Compito da svolgere — Come riassumeresti in due frasi il brano sull'art. 2953 c.c.?

===== Brano di partenza

Secondo la dottrina con l'espressione “sentenza di condanna” contenuta nella previsione dell'art. 2953 c.c. bisogna intendere ogni provvedimento che abbia i caratteri della decisorietà e definitività e, pertanto, anche i provvedimenti decisori che hanno portata equivalente rispetto alla sentenza di condanna in senso tecnico, come, per es. il decreto ingiuntivo non opposto o il lodo arbitrale esecutivo. In sostanza con il riferimento alla sentenza di condanna il legislatore minus dixit quam voluit, dovendosi intendere il rinvio in senso ampio, ossia a tutti i provvedimenti con portata decisoria previsti dal codice di procedura civile ma anche nelle leggi speciali.

==========
===== Dati estratti

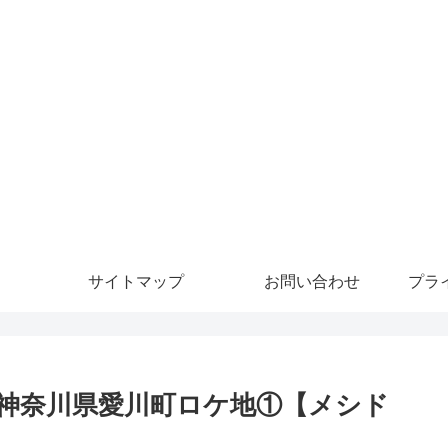
サイトマップ
お問い合わせ
プラ
神奈川県愛川町ロケ地①【メシド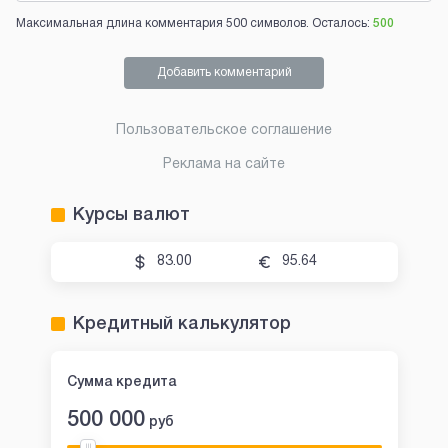
Максимальная длина комментария 500 символов. Осталось:
500
Добавить комментарий
Пользовательское соглашение
Реклама на сайте
Курсы валют
83.00
95.64
Кредитный калькулятор
Сумма кредита
500 000
руб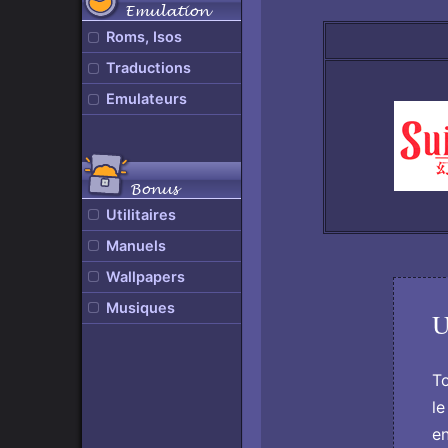
Emulation
Roms, Isos
Traductions
Emulateurs
Bonus
Utilitaires
Manuels
Wallpapers
Musiques
U
To
le
en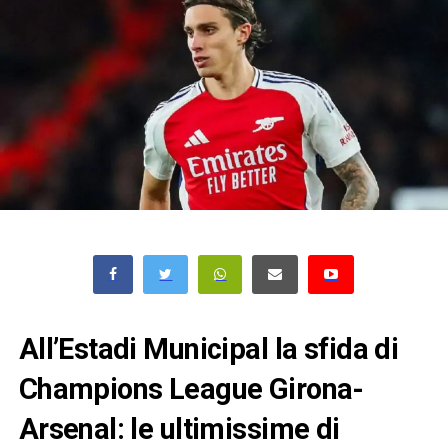
All’Estadi Municipal la sfida di
Champions League Girona-
Arsenal: le ultimissime di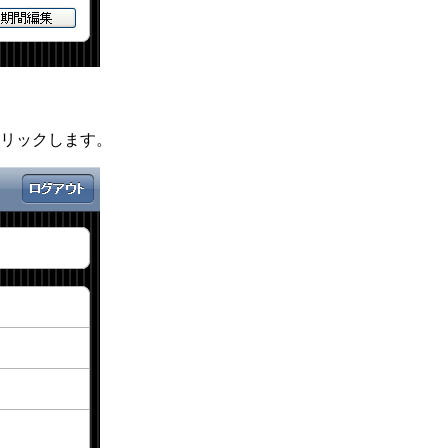
リックします。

==========

Spazio risposta — Secondo la dottrina, la «sentenza di condanna» dell'art. 2953 c.c. comprende ogni provvedimento decisorio e definitivo, inclusi quelli di portata equivalente come il decreto ingiuntivo non opposto o il lodo arbitrale esecutivo. Il legislatore ha detto meno di quanto voleva, per cui il rinvio va inteso in senso ampio e si estende a tutti i provvedimenti decisori previsti dal codice di procedura civile e dalle leggi speciali.